An organisation dedicated to giving a normal a life to mentally-ill patients has built a strong reputation.
The Spring Foundation, based at Lentegeur Hospital, is using a range of psychosocial rehabilitation and outreach projects to re-establish a sense of hope and recovery through reconnection to the natural world and to the community, identity and heritage.
These projects include a wheelchair repair project that teaches patients skills to repair wheelchairs and a market garden project that has some of the inpatients working to grow vegetables and seedlings that are later sold.
The project forms part of occupational therapy and teaches patients skills in cooking and working with money and help them transition back into society when they leave the hospital.
The market garden is a one-of-a-kind project and its focus is to develop patients to become experienced market gardeners who are able to re-enter society and are equipped to offer their community skills that make them an asset.
This is especially important, as a large number of mentally ill patients are the sole breadwinners in their households, statistics show.
Dr John Parker, a psychiatrist and director of the Spring Foundation, says the name of the organisation was inspired by the suburb where the hospital is based.

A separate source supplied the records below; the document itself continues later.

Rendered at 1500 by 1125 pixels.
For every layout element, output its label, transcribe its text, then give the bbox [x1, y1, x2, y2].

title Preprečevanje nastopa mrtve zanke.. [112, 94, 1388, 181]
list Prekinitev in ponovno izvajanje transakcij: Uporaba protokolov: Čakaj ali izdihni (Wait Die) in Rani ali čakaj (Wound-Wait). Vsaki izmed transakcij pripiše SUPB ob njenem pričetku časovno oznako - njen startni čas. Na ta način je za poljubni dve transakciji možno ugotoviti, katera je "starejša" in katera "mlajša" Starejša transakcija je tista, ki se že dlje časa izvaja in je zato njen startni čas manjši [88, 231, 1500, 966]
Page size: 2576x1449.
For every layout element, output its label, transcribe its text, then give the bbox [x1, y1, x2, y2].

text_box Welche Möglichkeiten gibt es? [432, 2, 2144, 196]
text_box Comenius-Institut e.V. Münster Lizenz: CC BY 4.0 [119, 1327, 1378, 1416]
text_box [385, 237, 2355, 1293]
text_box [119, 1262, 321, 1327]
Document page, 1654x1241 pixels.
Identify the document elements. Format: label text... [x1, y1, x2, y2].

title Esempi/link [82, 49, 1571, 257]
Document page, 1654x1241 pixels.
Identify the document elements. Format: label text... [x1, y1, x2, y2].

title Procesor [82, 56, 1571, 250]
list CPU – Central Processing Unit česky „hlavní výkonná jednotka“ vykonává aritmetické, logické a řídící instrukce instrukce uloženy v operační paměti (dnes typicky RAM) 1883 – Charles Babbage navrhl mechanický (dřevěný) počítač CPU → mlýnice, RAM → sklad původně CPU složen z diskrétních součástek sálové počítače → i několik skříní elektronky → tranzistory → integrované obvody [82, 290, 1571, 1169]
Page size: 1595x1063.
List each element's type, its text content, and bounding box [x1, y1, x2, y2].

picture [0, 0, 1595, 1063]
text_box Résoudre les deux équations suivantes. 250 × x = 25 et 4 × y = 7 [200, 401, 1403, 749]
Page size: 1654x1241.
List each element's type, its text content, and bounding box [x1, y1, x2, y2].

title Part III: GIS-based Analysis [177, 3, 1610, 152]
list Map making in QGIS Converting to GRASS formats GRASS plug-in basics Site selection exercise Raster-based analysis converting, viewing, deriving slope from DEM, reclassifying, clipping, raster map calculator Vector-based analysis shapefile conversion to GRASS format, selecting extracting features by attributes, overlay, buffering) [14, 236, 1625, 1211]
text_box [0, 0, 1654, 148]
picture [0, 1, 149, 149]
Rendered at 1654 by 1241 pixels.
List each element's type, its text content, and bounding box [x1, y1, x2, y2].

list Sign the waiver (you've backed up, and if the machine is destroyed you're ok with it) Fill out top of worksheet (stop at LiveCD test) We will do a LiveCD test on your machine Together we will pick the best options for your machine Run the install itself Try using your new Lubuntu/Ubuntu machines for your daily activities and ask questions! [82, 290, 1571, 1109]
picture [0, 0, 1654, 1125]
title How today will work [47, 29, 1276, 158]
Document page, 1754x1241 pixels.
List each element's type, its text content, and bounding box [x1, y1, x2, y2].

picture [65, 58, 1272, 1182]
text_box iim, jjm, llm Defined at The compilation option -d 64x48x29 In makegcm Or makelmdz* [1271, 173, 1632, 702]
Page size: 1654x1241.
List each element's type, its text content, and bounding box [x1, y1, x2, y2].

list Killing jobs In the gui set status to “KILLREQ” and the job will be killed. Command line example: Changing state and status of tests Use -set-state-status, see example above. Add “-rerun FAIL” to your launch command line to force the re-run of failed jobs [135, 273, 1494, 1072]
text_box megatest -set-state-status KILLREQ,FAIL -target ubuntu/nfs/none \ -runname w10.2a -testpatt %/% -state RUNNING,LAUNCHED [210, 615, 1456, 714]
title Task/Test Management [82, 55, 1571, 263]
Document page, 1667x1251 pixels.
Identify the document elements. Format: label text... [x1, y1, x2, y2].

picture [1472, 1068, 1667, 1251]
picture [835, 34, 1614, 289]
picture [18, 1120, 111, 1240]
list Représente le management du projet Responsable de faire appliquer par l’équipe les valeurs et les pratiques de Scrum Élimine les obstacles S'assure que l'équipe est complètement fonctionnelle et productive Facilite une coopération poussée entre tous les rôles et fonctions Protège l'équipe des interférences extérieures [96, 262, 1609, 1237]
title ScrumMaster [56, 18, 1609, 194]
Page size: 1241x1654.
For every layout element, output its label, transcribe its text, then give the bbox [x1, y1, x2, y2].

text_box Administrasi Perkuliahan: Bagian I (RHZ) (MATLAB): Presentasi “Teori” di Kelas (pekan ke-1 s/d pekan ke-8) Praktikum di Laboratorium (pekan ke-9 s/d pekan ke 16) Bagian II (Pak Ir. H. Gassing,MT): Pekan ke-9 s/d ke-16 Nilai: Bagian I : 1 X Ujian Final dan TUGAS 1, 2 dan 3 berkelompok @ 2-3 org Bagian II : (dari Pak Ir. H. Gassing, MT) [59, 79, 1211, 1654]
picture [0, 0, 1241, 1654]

“‘Lentegeur’ is a beautiful name that means the ‘essence of spring’ and spring represents hope, new life and new beginnings,” he says.
The organisation was created in 2012 and is a fully registered NPO and public company allowing it to raise funds and be self-sufficient.
Parker adds that part of their goal is to liven up the hospital grounds, reffering to the entrance as something that resembles a prison entrance.
“If I saw that [as a patient], I would think I was going to prison,” says Parker.
He adds that the project is aimed at bringing hope to patients and giving them a sense of purpose and meaning.
“These ideas have given rise to the foundation and our hospital needs to be a place that resembles a place of hope and recovery,” he says.